Il y a donc un travail en amont important à réaliser avec toutes les parties prenantes de l’école (profs, personnels supports, direction, architectes du bâti, architectes SI, maîtrise d’œuvre, etc) pour co-concevoir et fabriquer ces nouveaux espaces. Ils impactent nos manières de penser nos métiers et la relation à l’autre, en présentiel et virtuel. Ils ont un coût important, ce sont des investissements physiques qui vont structurer nos activités au cours des prochaines décennies.

  • L’ouverture à la cité 

J’imagine l’école du futur ouverte sur la ville, la société et le monde. C’est déjà fait en termes d’ouverture à toutes les diversités. Ce doit l’être aussi pour la cité et la proximité.
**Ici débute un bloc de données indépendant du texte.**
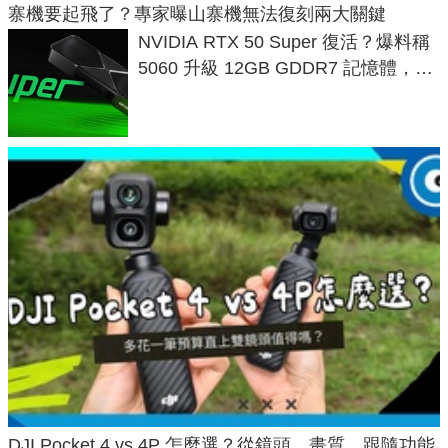
寨機要起飛了？專家曝山寨機無法復刻兩大關鍵
NVIDIA RTX 50 Super 復活？爆料稱
5060 升級 12GB GDDR7 記憶體，這
次規格終於不擠牙膏
DJI Pocket 4 vs 4P 怎麼選？從鏡頭、畫質、跟隨功能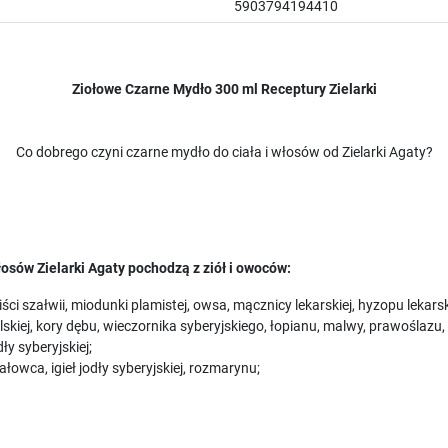
5903794194410
Ziołowe Czarne Mydło 300 ml Receptury Zielarki
Co dobrego czyni czarne mydło do ciała i włosów od Zielarki Agaty?
osów Zielarki Agaty pochodzą z ziół i owoców:
iści szałwii, miodunki plamistej, owsa, mącznicy lekarskiej, hyzopu lekar
lskiej, kory dębu, wieczornika syberyjskiego, łopianu, malwy, prawoślazu
dły syberyjskiej;
, jałowca, igieł jodły syberyjskiej, rozmarynu;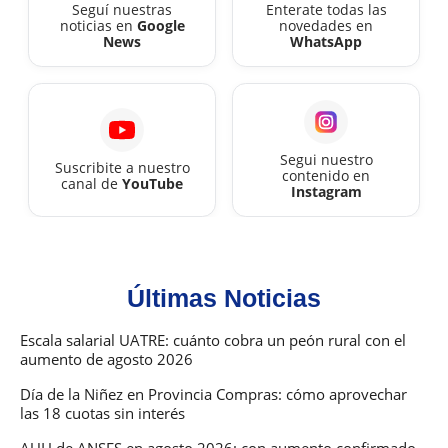
Seguí nuestras
Enterate todas las
noticias en
Google
novedades en
News
WhatsApp
Segui nuestro
Suscribite a nuestro
contenido en
canal de
YouTube
Instagram
Últimas Noticias
Escala salarial UATRE: cuánto cobra un peón rural con el
aumento de agosto 2026
Día de la Niñez en Provincia Compras: cómo aprovechar
las 18 cuotas sin interés
AUH de ANSES en agosto 2026: con aumento confirmado,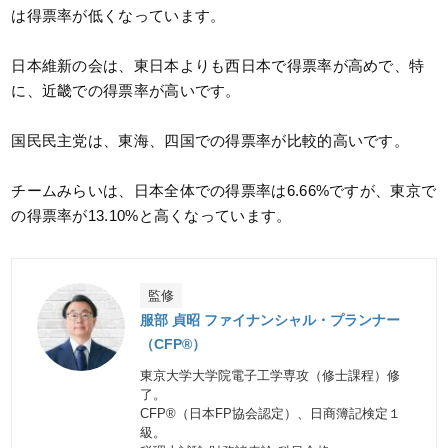
は得票率が低くなっています。
日本維新の会は、東日本よりも西日本で得票率が高めで、特
に、近畿での得票率が高いです。
国民民主党は、東海、四国での得票率が比較的高いです。
チームみらいは、日本全体での得票率は6.66%ですが、東京で
の得票率が13.10%と高くなっています。
監修
服部 貞昭 ファイナンシャル・プランナー
（CFP®）
東京大学大学院電子工学専攻（修士課程）修
了。
CFP®（日本FP協会認定）、日商簿記検定１
級。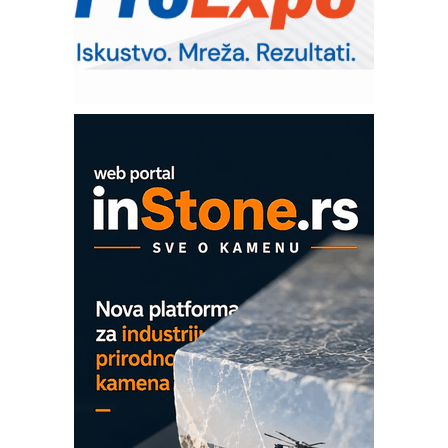
RMQ-TITAN ADVANCED INDICATOR
– Pametna signalizacija za efikasnije
upravljanje mašinama
Mitutoyo Crysta-Apex V PLUS: Nova
era CNC merenja
OBO sistemi mrežastih nosača kablova
Proizvodnja iC7 Hybrid 1500 VDC
mrežnog pretvarača sa tečnim
hlađenjem
COMBYPACK
EVOKS Maintenance Management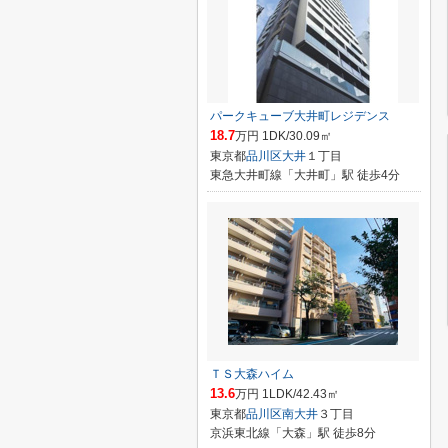
パークキューブ大井町レジデンス
18.7
万円 1DK/30.09㎡
東京都
品川区
大井
１丁目
東急大井町線「大井町」駅 徒歩4分
ＴＳ大森ハイム
13.6
万円 1LDK/42.43㎡
東京都
品川区
南大井
３丁目
京浜東北線「大森」駅 徒歩8分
Les partenaires de l’école qu’ils soient entreprises, associations, collectifs doivent se sentir chez eux pour venir travailler avec les étudiants ou des professionnels. Nous devrons également prévoir des espaces de co-working pour nos partenaires ou nos alumni ou pour toutes personnes qui souhaiteraient éventuellement entrer en contact avec nos étudiants.

Pourquoi ne pas offrir la possibilité aux entreprises d’organiser certains codirs et comex à l’école ? Les flux ne se sont pas limités aux murs de l’école mais à l’extérieur vers le monde réel, là où se passent le business, la vie sociale…

  • Des enjeux de communication, de sécurité, de fonctionnalité

Pourquoi ne pas imaginer des opérations de branding ? Ce ne sont pas des gadgets. La perception de l’école va changer. Il faudra cependant canaliser les évolutions, préparer les équipes à ces changements de paradigme, préparer les étudiants, former les enseignants, imaginer les nouveaux métiers qui accompagneront l’ensemble.

Le bâtiment de l’école du futur sert son évolution tout en restant dans la souplesse et l’agilité. Les cycles de vie économiques, technologiques, sociaux s’accélèrent. Il y a donc nécessité de ne pas se figer dans une nouvelle doctrine mais d’imaginer ce qui sert au mieux les « usagers » de l’école et la stratégie de l’établissement. Attention au décalage, à l’effet gadget, au « beau » ne servant pas l’utile. L’essentiel est de réussir l’appropriation par les étudiants, les enseignants et toute la communauté de l’école dans et hors les murs.